• GIVEN DATA:

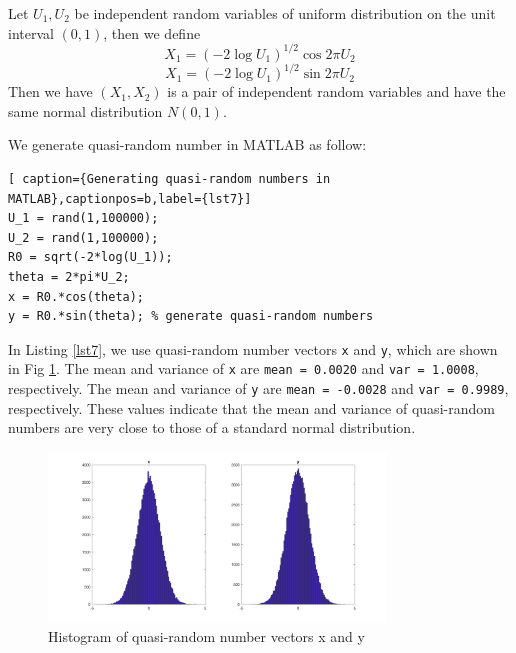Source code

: \documentclass[12pt,a4paper]{article}
\theoremstyle{definition}
\begin{document}
Let $U_1, U_2$ be independent random variables of uniform distribution on the unit interval $(0,1)$, then we define \begin{equation}
    \label{BMx1} X_1=(-2\log U_1)^{1/2}\cos 2\pi U_2
\end{equation}
\begin{equation}
    \label{BMx2} X_1=(-2\log U_1)^{1/2}\sin 2\pi U_2
\end{equation}
Then we have $(X_1, X_2)$ is a pair of independent random variables and have the same normal distribution $N(0,1)$.

We generate quasi-random number in MATLAB as follow:
\begin{lstlisting}[ caption={Generating quasi-random numbers in MATLAB},captionpos=b,label={lst7}]
U_1 = rand(1,100000);
U_2 = rand(1,100000);
R0 = sqrt(-2*log(U_1));
theta = 2*pi*U_2;
x = R0.*cos(theta);
y = R0.*sin(theta); % generate quasi-random numbers
\end{lstlisting}

In Listing \ref{lst7}, we use quasi-random number vectors \verb|x| and \verb|y|, which are shown in Fig \ref{fig14}. The mean and variance of \verb|x| are \verb|mean = 0.0020| and \verb|var = 1.0008|, respectively. The mean and variance of \verb|y| are \verb|mean = -0.0028| and \verb|var = 0.9989|, respectively. These values indicate that the mean and variance of quasi-random numbers are very close to those of a standard normal distribution.

\begin{figure}[htbp]
\centering
\includegraphics[width=0.8\textwidth]{fig/fig14.png}
\caption{\label{fig14} Histogram of quasi-random number vectors x and y}
\end{figure}
\end{document}
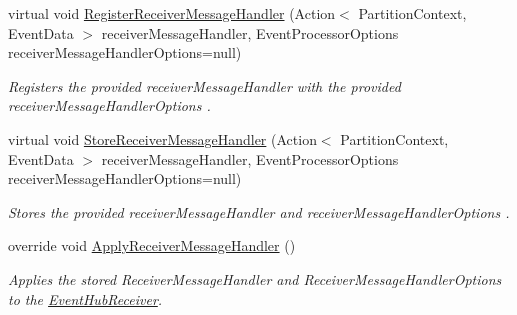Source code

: \begin{DoxyCompactItemize}
virtual void \hyperlink{classCqrs_1_1Azure_1_1ServiceBus_1_1AzureEventHub_afbea0e107f3d4e8f8d4f2215ff2f7787_afbea0e107f3d4e8f8d4f2215ff2f7787}{Register\+Receiver\+Message\+Handler} (Action$<$ Partition\+Context, Event\+Data $>$ receiver\+Message\+Handler, Event\+Processor\+Options receiver\+Message\+Handler\+Options=null)
\begin{DoxyCompactList}\small\item\em Registers the provided {\itshape receiver\+Message\+Handler}  with the provided {\itshape receiver\+Message\+Handler\+Options} . \end{DoxyCompactList}\item 
virtual void \hyperlink{classCqrs_1_1Azure_1_1ServiceBus_1_1AzureEventHub_a5924517b1e88c09e3c0c1aec9c737a8d_a5924517b1e88c09e3c0c1aec9c737a8d}{Store\+Receiver\+Message\+Handler} (Action$<$ Partition\+Context, Event\+Data $>$ receiver\+Message\+Handler, Event\+Processor\+Options receiver\+Message\+Handler\+Options=null)
\begin{DoxyCompactList}\small\item\em Stores the provided {\itshape receiver\+Message\+Handler}  and {\itshape receiver\+Message\+Handler\+Options} . \end{DoxyCompactList}\item 
override void \hyperlink{classCqrs_1_1Azure_1_1ServiceBus_1_1AzureEventHub_af2efc497815828b6fe0b4d6621bc8b41_af2efc497815828b6fe0b4d6621bc8b41}{Apply\+Receiver\+Message\+Handler} ()
\begin{DoxyCompactList}\small\item\em Applies the stored Receiver\+Message\+Handler and Receiver\+Message\+Handler\+Options to the \hyperlink{classCqrs_1_1Azure_1_1ServiceBus_1_1AzureEventHub_a1b12b47dbb9b9afe2014477a2e457c35_a1b12b47dbb9b9afe2014477a2e457c35}{Event\+Hub\+Receiver}. \end{DoxyCompactList}\end{DoxyCompactItemize}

• TASK DIRECTIONS: For each line above, output its wording exactly and leave out any picture.

• ANSWER BOX:
Source code

: \documentclass[12pt,a4paper]{article}
\theoremstyle{definition}
\begin{document}
Let $U_1, U_2$ be independent random variables of uniform distribution on the unit interval $(0,1)$, then we define \begin{equation}
    \label{BMx1} X_1=(-2\log U_1)^{1/2}\cos 2\pi U_2
\end{equation}
\begin{equation}
    \label{BMx2} X_1=(-2\log U_1)^{1/2}\sin 2\pi U_2
\end{equation}
Then we have $(X_1, X_2)$ is a pair of independent random variables and have the same normal distribution $N(0,1)$.

We generate quasi-random number in MATLAB as follow:
\begin{lstlisting}[ caption={Generating quasi-random numbers in MATLAB},captionpos=b,label={lst7}]
U_1 = rand(1,100000);
U_2 = rand(1,100000);
R0 = sqrt(-2*log(U_1));
theta = 2*pi*U_2;
x = R0.*cos(theta);
y = R0.*sin(theta); % generate quasi-random numbers
\end{lstlisting}

In Listing \ref{lst7}, we use quasi-random number vectors \verb|x| and \verb|y|, which are shown in Fig \ref{fig14}. The mean and variance of \verb|x| are \verb|mean = 0.0020| and \verb|var = 1.0008|, respectively. The mean and variance of \verb|y| are \verb|mean = -0.0028| and \verb|var = 0.9989|, respectively. These values indicate that the mean and variance of quasi-random numbers are very close to those of a standard normal distribution.

\begin{figure}[htbp]
\centering
\includegraphics[width=0.8\textwidth]{fig/fig14.png}
\caption{\label{fig14} Histogram of quasi-random number vectors x and y}
\end{figure}
\end{document}
Source code

: \begin{DoxyCompactItemize}
virtual void \hyperlink{classCqrs_1_1Azure_1_1ServiceBus_1_1AzureEventHub_afbea0e107f3d4e8f8d4f2215ff2f7787_afbea0e107f3d4e8f8d4f2215ff2f7787}{Register\+Receiver\+Message\+Handler} (Action$<$ Partition\+Context, Event\+Data $>$ receiver\+Message\+Handler, Event\+Processor\+Options receiver\+Message\+Handler\+Options=null)
\begin{DoxyCompactList}\small\item\em Registers the provided {\itshape receiver\+Message\+Handler}  with the provided {\itshape receiver\+Message\+Handler\+Options} . \end{DoxyCompactList}\item 
virtual void \hyperlink{classCqrs_1_1Azure_1_1ServiceBus_1_1AzureEventHub_a5924517b1e88c09e3c0c1aec9c737a8d_a5924517b1e88c09e3c0c1aec9c737a8d}{Store\+Receiver\+Message\+Handler} (Action$<$ Partition\+Context, Event\+Data $>$ receiver\+Message\+Handler, Event\+Processor\+Options receiver\+Message\+Handler\+Options=null)
\begin{DoxyCompactList}\small\item\em Stores the provided {\itshape receiver\+Message\+Handler}  and {\itshape receiver\+Message\+Handler\+Options} . \end{DoxyCompactList}\item 
override void \hyperlink{classCqrs_1_1Azure_1_1ServiceBus_1_1AzureEventHub_af2efc497815828b6fe0b4d6621bc8b41_af2efc497815828b6fe0b4d6621bc8b41}{Apply\+Receiver\+Message\+Handler} ()
\begin{DoxyCompactList}\small\item\em Applies the stored Receiver\+Message\+Handler and Receiver\+Message\+Handler\+Options to the \hyperlink{classCqrs_1_1Azure_1_1ServiceBus_1_1AzureEventHub_a1b12b47dbb9b9afe2014477a2e457c35_a1b12b47dbb9b9afe2014477a2e457c35}{Event\+Hub\+Receiver}. \end{DoxyCompactList}\end{DoxyCompactItemize}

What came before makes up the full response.